▶ Exercise passage
══════════

Pádraig Brady <[email protected]> writes:
> Note building with -O3 gave the following warning
> which should be fixed, but which I've not looked at:
> In function 'mbfile_multi_getc',
> inlined from 'fold_file' at src/fold.c:164:7:
> ./lib/mbfile.h:235:14: error: writing 1 byte into a region of size 0
> [-Werror=stringop-overflow=]
> 235 | *p = *(p + bytes);
> | ^
> ./lib/mbfile.h: In function 'fold_file':
> ./lib/mbfile.h:82:8: note: at offset [36, 4294967268] into destination
> object 'buf' of size 4
> 82 | char buf[MBCHAR_BUF_SIZE];
> | ^
Thanks, I didn't compile with -O3. I'll have a look at it.
> Re performance, it's good, but it would be great if
> we could maintain the LC_ALL=C performance like the i18n patch does.
> Some quick testing shows:
>
> $ yes `seq 100` | head -n 1M > file.in
>
> # Note /bin/fold has the the (Fedora) i18n patch applied
> $ for L in en_US.UTF-8 C; do
> for FOLD in src/fold src/fold-c /bin/fold; do
> printf "LC_ALL=$L $FOLD: "
> time LC_ALL=$L $FOLD < file.in | wc -l
> done
> done
>
> LC_ALL=en_US.UTF-8 src/fold: 4194304
> real 0m1.046s
> LC_ALL=en_US.UTF-8 src/fold-c: 4194304
> real 0m8.294s
> LC_ALL=en_US.UTF-8 /bin/fold: 4194304
> real 0m11.556s
> LC_ALL=C src/fold: 4194304
> real 0m0.979s
> LC_ALL=C src/fold-c: 4194304
> real 0m8.277s
> LC_ALL=C /bin/fold: 4194304
> real 0m0.976s
>
> I.e. we beat the i18n patch implementation,
> but we don't shortcut the LC_ALL=C case.
Good point. I think it is worth some extra code size and duplication to
preserve the current speed using LC_ALL=C. Maybe something like this:
if (STREQ_OPT (locale_charset (), "ASCII",
'A', 'S', 'C', 'I', 'I', 0, 0, 0, 0))
fold_file (...)
else
fold_file_multibyte (...)
Where fold_file doesn't have to care about the extra information
contained in mb_file_t and mbf_char_t.
> BTW I've some general notes on i18n in coreutils at:
> https://www.pixelbeat.org/docs/coreutils_i18n/
Thanks! That is useful.
Collin

══════════

Stored data entries:
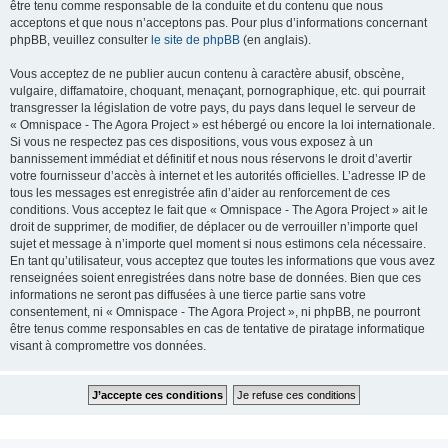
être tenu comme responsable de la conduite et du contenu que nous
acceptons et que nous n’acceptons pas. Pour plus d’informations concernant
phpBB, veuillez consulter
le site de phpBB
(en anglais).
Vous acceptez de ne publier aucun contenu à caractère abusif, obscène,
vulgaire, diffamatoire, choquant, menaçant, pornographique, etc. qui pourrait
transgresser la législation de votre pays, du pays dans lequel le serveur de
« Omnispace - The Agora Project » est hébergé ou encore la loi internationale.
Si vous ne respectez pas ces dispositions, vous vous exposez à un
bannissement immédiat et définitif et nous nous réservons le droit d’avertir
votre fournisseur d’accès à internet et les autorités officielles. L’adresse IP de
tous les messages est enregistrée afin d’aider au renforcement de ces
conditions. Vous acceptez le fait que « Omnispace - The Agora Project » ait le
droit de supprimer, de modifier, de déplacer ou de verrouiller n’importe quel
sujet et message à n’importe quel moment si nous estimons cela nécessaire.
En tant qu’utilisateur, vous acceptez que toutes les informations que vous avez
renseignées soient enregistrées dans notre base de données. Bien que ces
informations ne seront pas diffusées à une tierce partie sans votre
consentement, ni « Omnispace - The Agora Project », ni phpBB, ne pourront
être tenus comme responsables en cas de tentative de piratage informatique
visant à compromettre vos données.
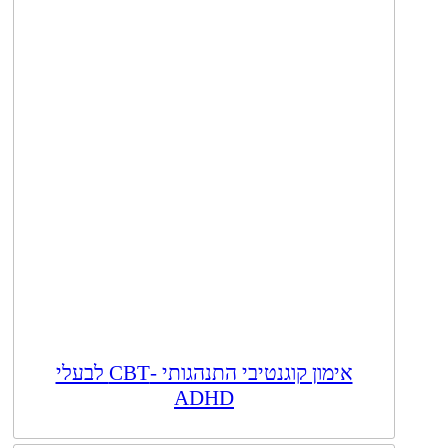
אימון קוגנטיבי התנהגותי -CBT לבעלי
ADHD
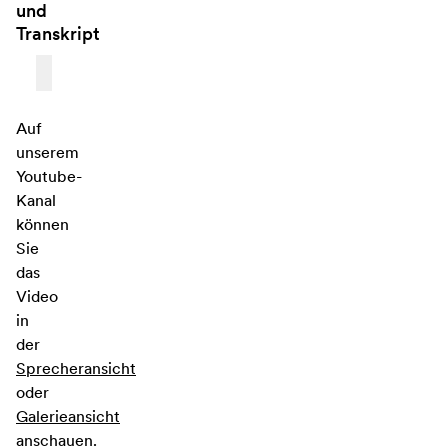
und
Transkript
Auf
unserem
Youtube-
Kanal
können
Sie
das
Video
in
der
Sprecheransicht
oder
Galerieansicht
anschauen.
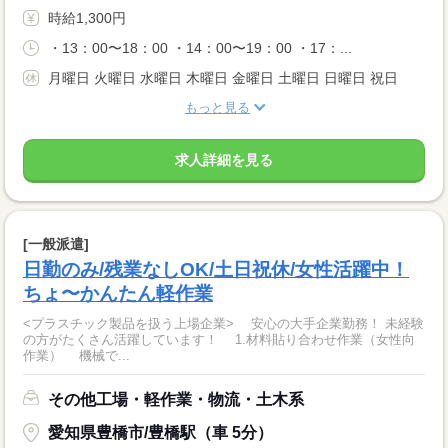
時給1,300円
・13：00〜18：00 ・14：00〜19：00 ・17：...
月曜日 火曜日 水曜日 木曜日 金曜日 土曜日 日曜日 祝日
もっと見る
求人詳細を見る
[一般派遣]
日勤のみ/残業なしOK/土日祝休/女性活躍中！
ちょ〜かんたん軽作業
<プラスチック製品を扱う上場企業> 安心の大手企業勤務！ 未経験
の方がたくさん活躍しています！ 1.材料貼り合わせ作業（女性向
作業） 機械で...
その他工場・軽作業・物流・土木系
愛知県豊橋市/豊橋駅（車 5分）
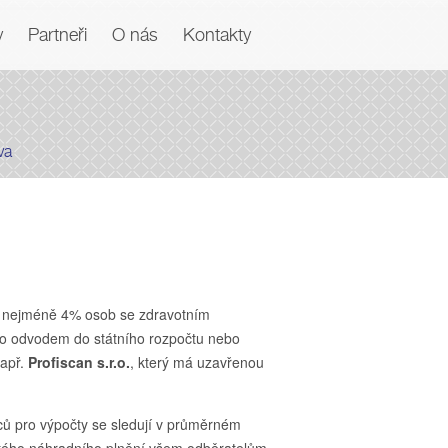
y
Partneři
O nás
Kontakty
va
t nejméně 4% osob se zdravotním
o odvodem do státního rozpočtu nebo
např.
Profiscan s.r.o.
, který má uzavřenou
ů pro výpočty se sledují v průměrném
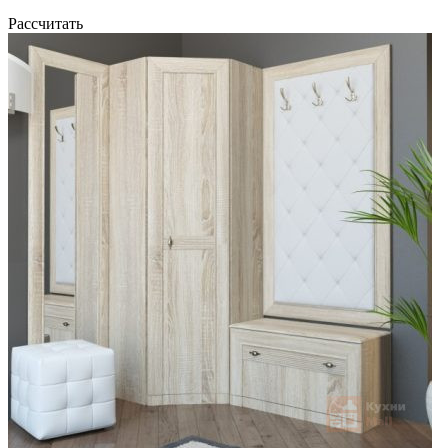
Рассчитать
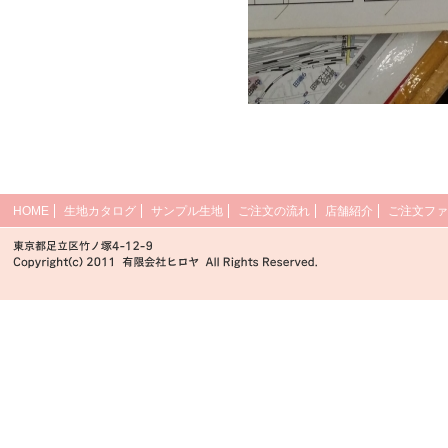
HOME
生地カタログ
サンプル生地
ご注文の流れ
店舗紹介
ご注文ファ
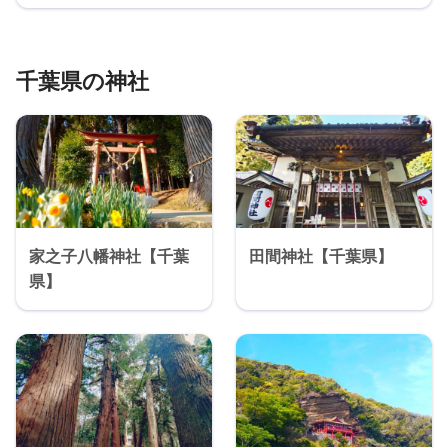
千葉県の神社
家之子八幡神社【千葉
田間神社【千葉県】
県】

══════════

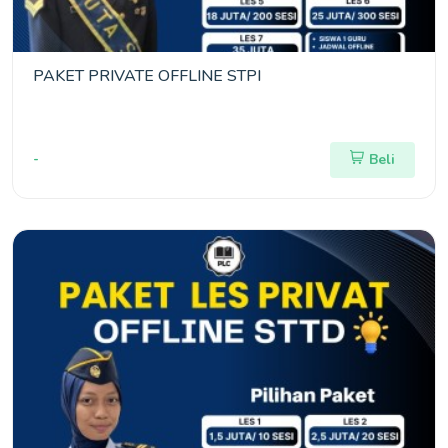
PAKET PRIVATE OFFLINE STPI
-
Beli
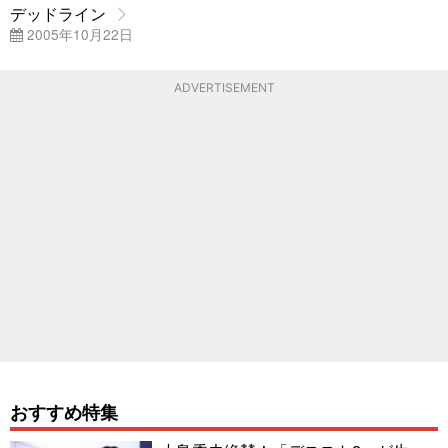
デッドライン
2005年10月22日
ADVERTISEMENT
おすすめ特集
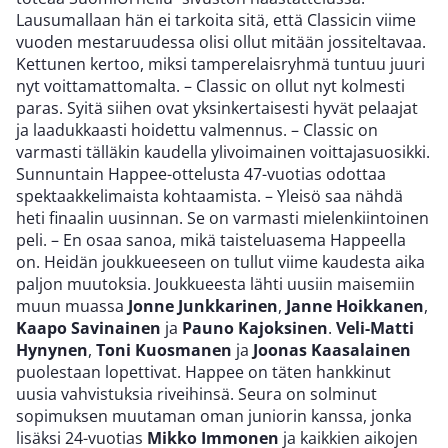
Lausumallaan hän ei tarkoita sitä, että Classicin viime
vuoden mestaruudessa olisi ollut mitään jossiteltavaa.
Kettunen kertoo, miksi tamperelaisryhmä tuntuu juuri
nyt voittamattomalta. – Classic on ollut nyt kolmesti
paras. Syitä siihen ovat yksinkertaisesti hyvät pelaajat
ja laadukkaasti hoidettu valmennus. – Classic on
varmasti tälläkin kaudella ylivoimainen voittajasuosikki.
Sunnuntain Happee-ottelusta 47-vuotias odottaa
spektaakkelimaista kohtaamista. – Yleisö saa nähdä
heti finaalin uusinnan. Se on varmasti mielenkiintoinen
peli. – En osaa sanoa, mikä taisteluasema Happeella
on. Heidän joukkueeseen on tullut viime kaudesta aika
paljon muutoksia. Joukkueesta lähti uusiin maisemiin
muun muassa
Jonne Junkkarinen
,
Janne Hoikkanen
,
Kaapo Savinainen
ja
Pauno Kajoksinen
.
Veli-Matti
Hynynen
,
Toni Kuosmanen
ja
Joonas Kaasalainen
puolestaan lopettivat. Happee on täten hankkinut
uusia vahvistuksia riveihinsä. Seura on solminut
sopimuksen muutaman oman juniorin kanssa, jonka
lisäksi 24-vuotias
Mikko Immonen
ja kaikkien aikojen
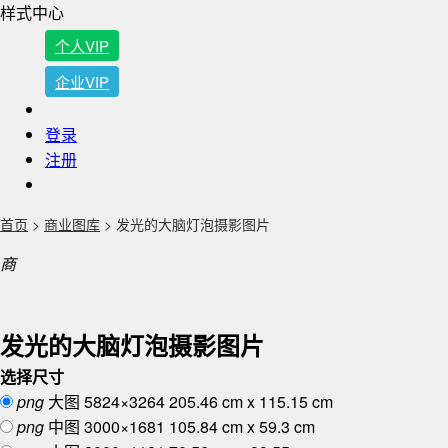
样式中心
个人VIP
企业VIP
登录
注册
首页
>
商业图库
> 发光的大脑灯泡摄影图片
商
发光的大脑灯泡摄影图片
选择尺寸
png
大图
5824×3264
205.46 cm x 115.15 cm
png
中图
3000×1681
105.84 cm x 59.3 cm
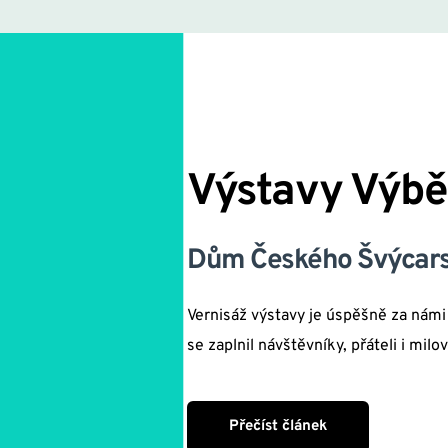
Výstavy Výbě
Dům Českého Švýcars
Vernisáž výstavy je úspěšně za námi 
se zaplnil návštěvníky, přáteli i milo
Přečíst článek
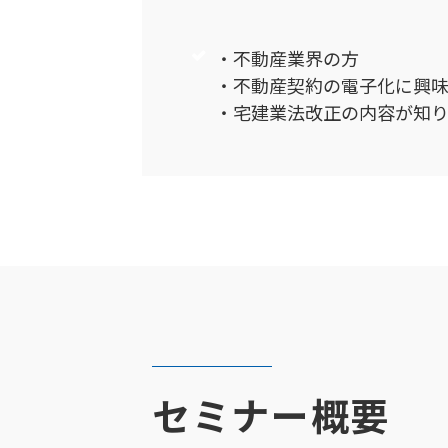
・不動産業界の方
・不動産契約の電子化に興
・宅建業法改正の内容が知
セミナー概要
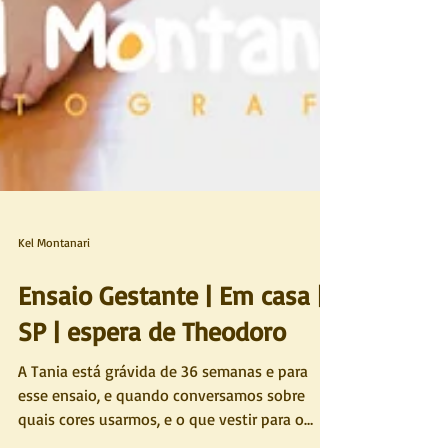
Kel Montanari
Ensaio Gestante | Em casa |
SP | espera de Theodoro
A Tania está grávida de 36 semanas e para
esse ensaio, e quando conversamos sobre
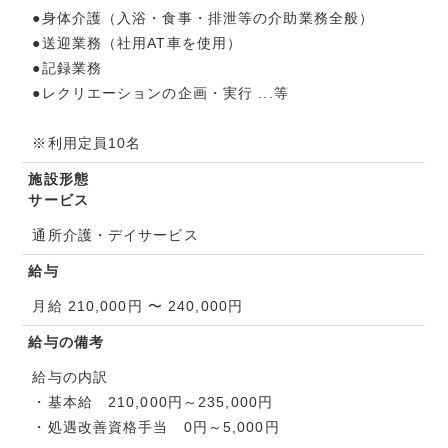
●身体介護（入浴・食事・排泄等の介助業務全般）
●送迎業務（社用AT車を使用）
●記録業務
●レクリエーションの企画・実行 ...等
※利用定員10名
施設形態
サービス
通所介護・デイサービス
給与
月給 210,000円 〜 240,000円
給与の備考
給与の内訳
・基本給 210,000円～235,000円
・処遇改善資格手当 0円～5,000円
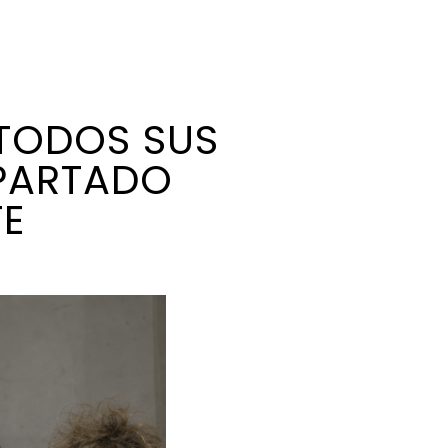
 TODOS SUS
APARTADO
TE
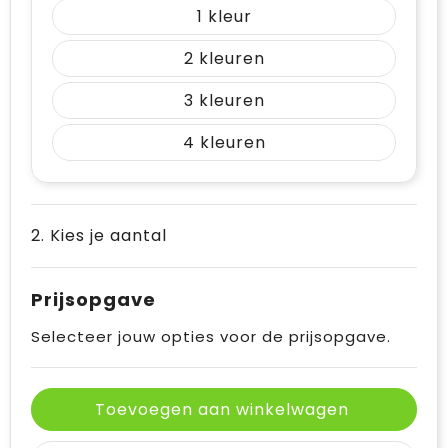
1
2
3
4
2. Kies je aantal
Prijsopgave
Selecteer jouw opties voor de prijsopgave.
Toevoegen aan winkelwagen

══════════

▶ Exercises
**A)** In the thread on fold performance, which function does the reply propose calling when locale_charset() matches "ASCII"?
**B)** Reproduce the part of the thread on fold performance starting with "fold_file (...)" and going on through "That is useful.".

▶ Answers to this exercise
**A)** fold_file

**B)**
fold_file (...)
else
fold_file_multibyte (...)
Where fold_file doesn't have to care about the extra information
contained in mb_file_t and mbf_char_t.
> BTW I've some general notes on i18n in coreutils at:
> https://www.pixelbeat.org/docs/coreutils_i18n/
Thanks! That is useful.